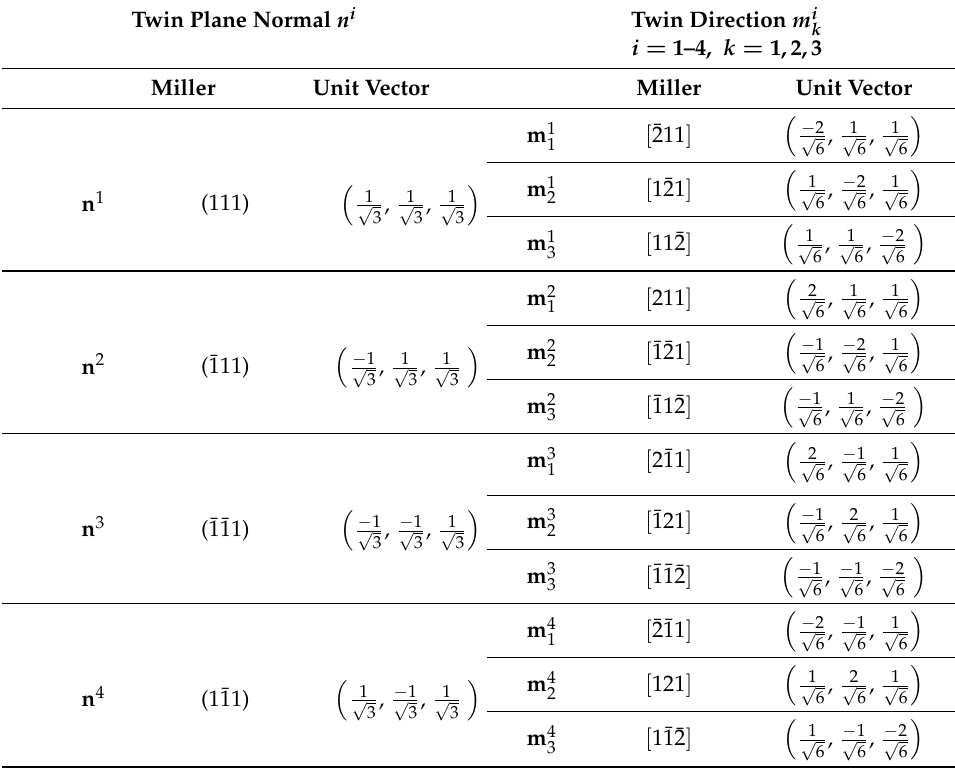
Table A2. Twin systems of FCC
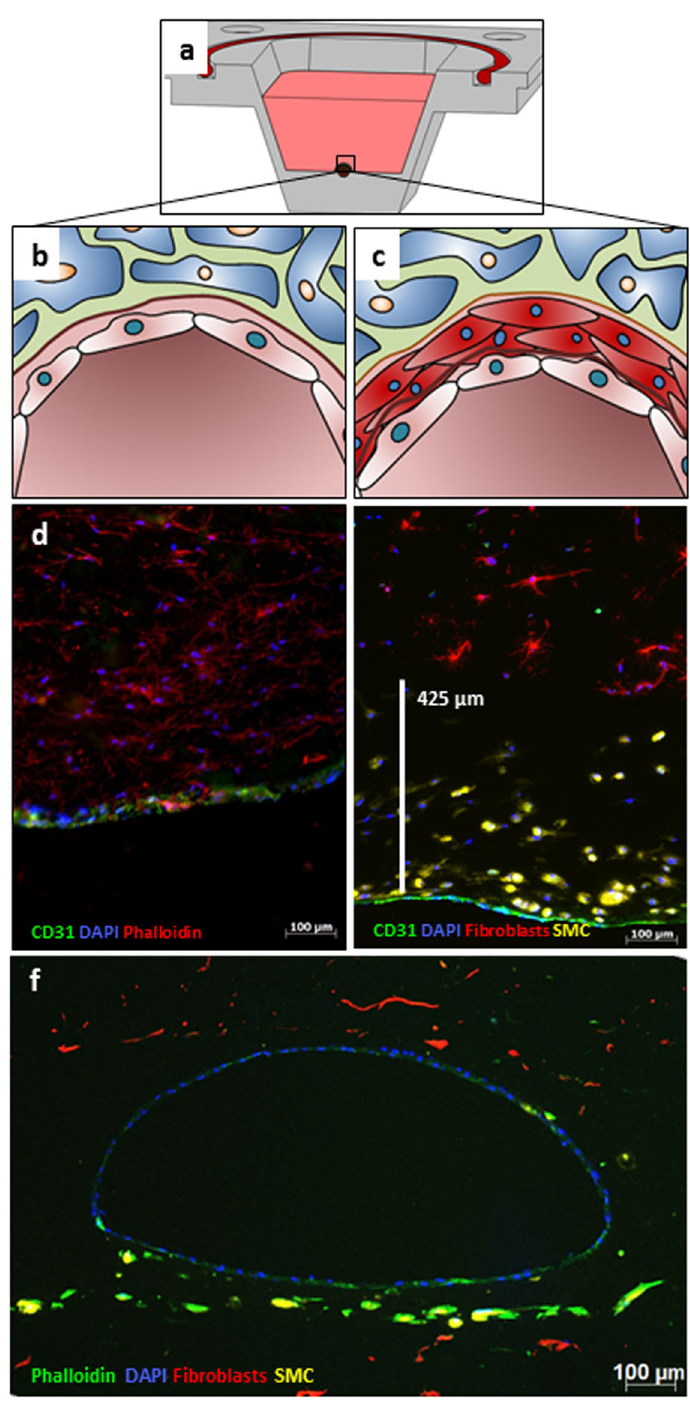
Figure 5. Fluorescence micrographs of vascular-like channels in cross section. Schematic cross section of a reactor shows a single channel ( a ). Schematic cross section of the channel in close-up shows a single layer of endothelial cells (EC) ( b ) and an additional SMC layer ( c ). Confluent layer of EC at the channel wall after 14 days of flow in cross section ( d ) (CD31 in green, Actin-phalloidin in red, DAPI in blue, 10x). Combination of SMC layer and the EC layer showing the distribution of SMCs close to the intact channel as a cross section after 7 days of flow ( e ) (CD31 in green, prelabelled fibroblasts in red, prelabelled SMCs in yellow, DAPI in blue, 20x). A representative fluorescence microscopy image in cross-section highlights the whole architecture of a multi-layered vessel model after 4 days of dynamic cultivation; EC are homogenously distributed in the inner part of the lumen, surrounded by fibroblasts and SMCs. ( f ) (Phalloidin in green, prelabelled fibroblasts in red, prelabelled SMCs in yellow, DAPI in blue,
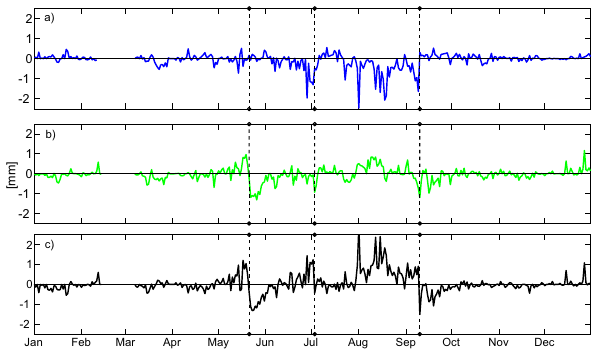
Figure 10. Differences between daily ET for 2012. Displayed are ET a -EC–ET PM (a) , ET a -LYS–ET PM (b) , and ET a -LYS–ET a - EC (c) . The dashed lines indicate harvest at lysimeters.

========

▶ Task directions
Would you reproduce the listing above in full and exactly, without its pictures?

▶ Result of the task
Table A2. Twin systems of FCC
Figure 5. Fluorescence micrographs of vascular-like channels in cross section. Schematic cross section of a reactor shows a single channel ( a ). Schematic cross section of the channel in close-up shows a single layer of endothelial cells (EC) ( b ) and an additional SMC layer ( c ). Confluent layer of EC at the channel wall after 14 days of flow in cross section ( d ) (CD31 in green, Actin-phalloidin in red, DAPI in blue, 10x). Combination of SMC layer and the EC layer showing the distribution of SMCs close to the intact channel as a cross section after 7 days of flow ( e ) (CD31 in green, prelabelled fibroblasts in red, prelabelled SMCs in yellow, DAPI in blue, 20x). A representative fluorescence microscopy image in cross-section highlights the whole architecture of a multi-layered vessel model after 4 days of dynamic cultivation; EC are homogenously distributed in the inner part of the lumen, surrounded by fibroblasts and SMCs. ( f ) (Phalloidin in green, prelabelled fibroblasts in red, prelabelled SMCs in yellow, DAPI in blue,
Figure 10. Differences between daily ET for 2012. Displayed are ET a -EC–ET PM (a) , ET a -LYS–ET PM (b) , and ET a -LYS–ET a - EC (c) . The dashed lines indicate harvest at lysimeters.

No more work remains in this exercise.